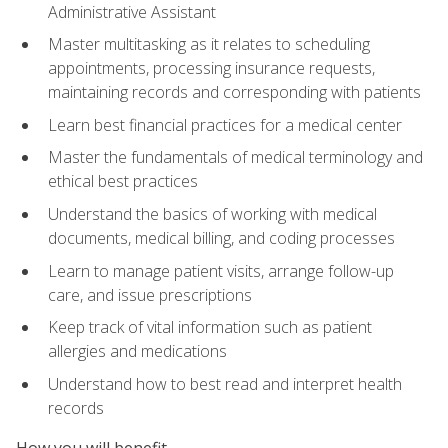
Administrative Assistant
Master multitasking as it relates to scheduling
appointments, processing insurance requests,
maintaining records and corresponding with patients
Learn best financial practices for a medical center
Master the fundamentals of medical terminology and
ethical best practices
Understand the basics of working with medical
documents, medical billing, and coding processes
Learn to manage patient visits, arrange follow-up
care, and issue prescriptions
Keep track of vital information such as patient
allergies and medications
Understand how to best read and interpret health
records
How you will benefit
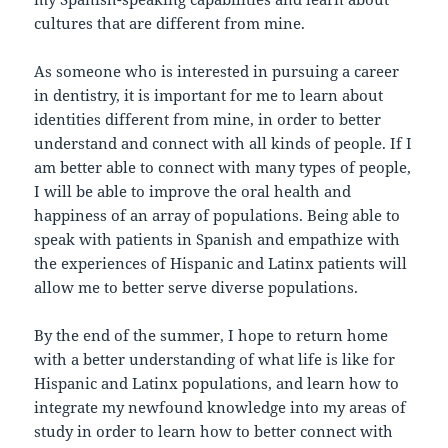
cultures that are different from mine.
As someone who is interested in pursuing a career
in dentistry, it is important for me to learn about
identities different from mine, in order to better
understand and connect with all kinds of people. If I
am better able to connect with many types of people,
I will be able to improve the oral health and
happiness of an array of populations. Being able to
speak with patients in Spanish and empathize with
the experiences of Hispanic and Latinx patients will
allow me to better serve diverse populations.
By the end of the summer, I hope to return home
with a better understanding of what life is like for
Hispanic and Latinx populations, and learn how to
integrate my newfound knowledge into my areas of
study in order to learn how to better connect with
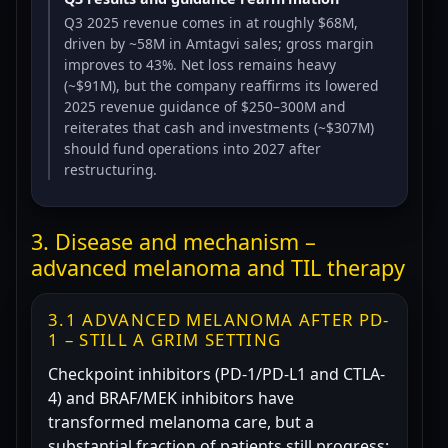
Q3 2025 revenue comes in at roughly $68M,
driven by ~58M in Amtagvi sales; gross margin
improves to 43%. Net loss remains heavy
(~$91M), but the company reaffirms its lowered
2025 revenue guidance of $250–300M and
reiterates that cash and investments (~$307M)
should fund operations into 2027 after
restructuring.
3. Disease and mechanism –
advanced melanoma and TIL therapy
3.1 ADVANCED MELANOMA AFTER PD-
1 – STILL A GRIM SETTING
Checkpoint inhibitors (PD-1/PD-L1 and CTLA-
4) and BRAF/MEK inhibitors have
transformed melanoma care, but a
substantial fraction of patients still progress:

_ _ _

Leaving each picture behind, please give again exactly the lines above from the one with "Master the fundamentals" through the one with "identities different from", both included, and no others.

Written solution:
Master the fundamentals of medical terminology and
ethical best practices
Understand the basics of working with medical
documents, medical billing, and coding processes
Learn to manage patient visits, arrange follow-up
care, and issue prescriptions
Keep track of vital information such as patient
allergies and medications
Understand how to best read and interpret health
records
How you will benefit
cultures that are different from mine.
As someone who is interested in pursuing a career
in dentistry, it is important for me to learn about
identities different from mine, in order to better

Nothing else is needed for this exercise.